Since blogs and social network profiles traffic in banality, it's hardly revealing that most trollish shenanigans are motivated by same. One tells the author he was molested by his grandfather and tears up when he thinks of how he's helping his family by hurting everyone else. Those to whom evil is done do evil in return, or at least that's the going press release.
It's an admirable piece on the whole, though I think Schwartz is too dismissive of how technology erodes whatever thin layer of decency keeps offline human behavior — at least in normal social conditions — in check:
[W]hile technology reduces the social barriers that keep us from bedeviling strangers, it does not explain the initial trolling impulse. This seems to spring from something ugly - a destructive human urge that many feel but few act upon, the ambient misanthropy that's a frequent ingredient of art, politics and, most of all, jokes. There's a lot of hate out there, and a lot to hate as well.
Not many feel the urge to phone up a stranger and threaten her with rape, but even with the guarantee of anonymity and impunity, fewer still would attempt it. The Internet is a playground for sociopaths; the worst it ever does to those with consciences is make them seem feverish or silly (yeah, I'm looking at you, Dushkufan3000).
But not for nothing did Alexander Herzen say that his worst nightmare was Genghis Khan with a telegraph. Are we really surprised to discover that many trolls are racist and anti-Semitic?
I first met Weev in an online chat room that I visited while staying at Fortuny's house. "I hack, I ruin, I make piles of money," he boasted. "I make people afraid for their lives." On the phone that night, Weev displayed a misanthropy far harsher than Fortuny's. "Trolling is basically Internet eugenics," he said, his voice pitching up like a jet engine on the runway. "I want everyone off the Internet. Bloggers are filth. They need to be destroyed. Blogging gives the illusion of participation to a bunch of retards. . . . We need to put these people in the oven!"
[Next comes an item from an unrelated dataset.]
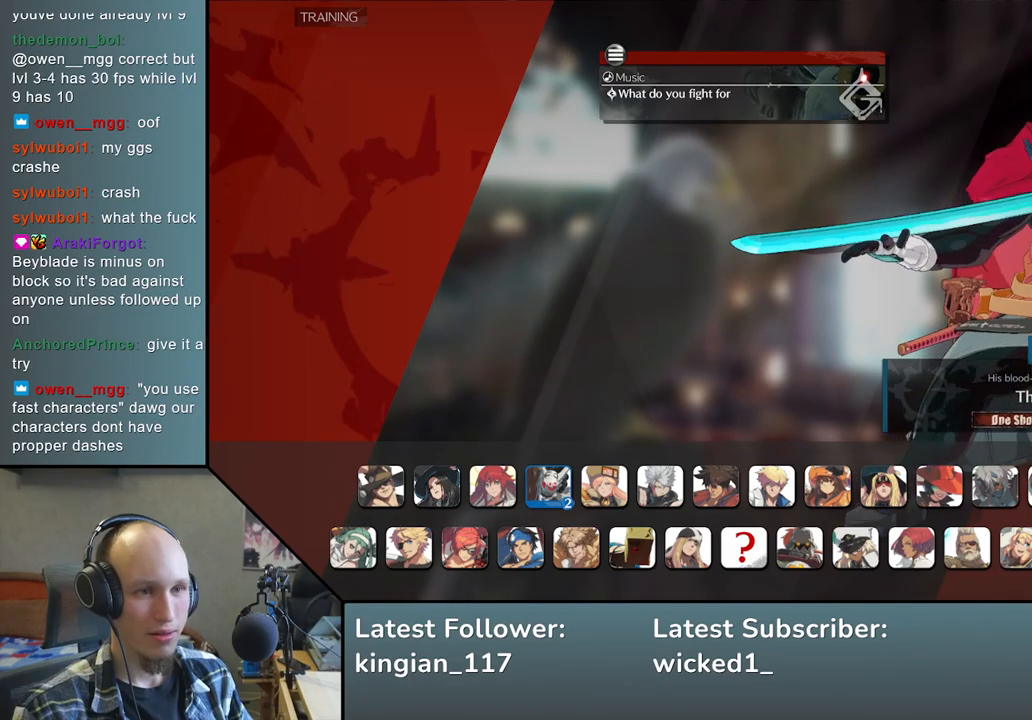
{"buttons": [], "left_stick": "center", "events": []}
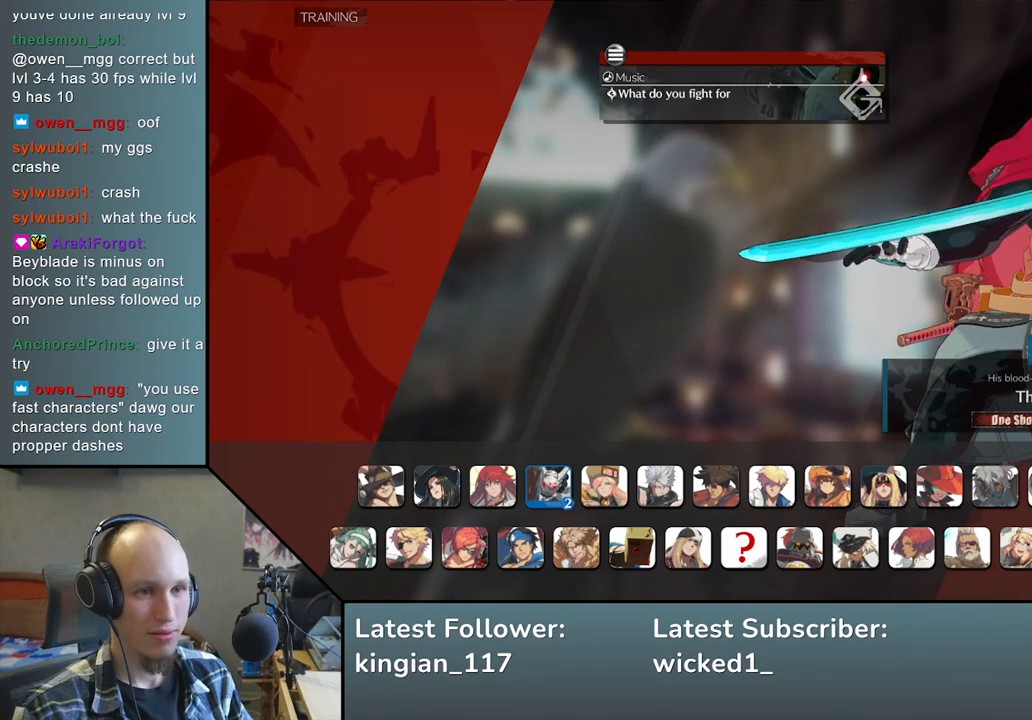
{"buttons": [], "left_stick": "center", "events": [[350, "L1", "down"], [467, "L1", "up"]]}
I listened for a few more minutes as Weev held forth on the Federal Reserve and about Jews. Unlike Fortuny, he made no attempt to reconcile his trolling with conventional social norms. Two days later, I flew to Los Angeles and met Weev at a train station in Fullerton, a sleepy bungalow town folded into the vast Orange County grid. He is in his early 20s with full lips, darting eyes and a nest of hair falling back from his temples. He has a way of leaning in as he makes a point, inviting you to share what might or might not be a joke.
Weev told me about his day - he'd lost $10,000 on the commodities market, he claimed - and summarized his philosophy of "global ruin." "We are headed for a Malthusian crisis," he said, with professorial confidence. "Plankton levels are dropping. Bees are dying. There are tortilla riots in Mexico, the highest wheat prices in 30-odd years." He paused. "The question we have to answer is: How do we kill four of the world's six billion people in the most just way possible?" He seemed excited to have said this aloud.
It's like a bad parody of Don DeLillo dialogue.
Now if you'll excuse me, I have to prepare for waking up tomorrow with Pareene's social security number and one of my kidneys missing.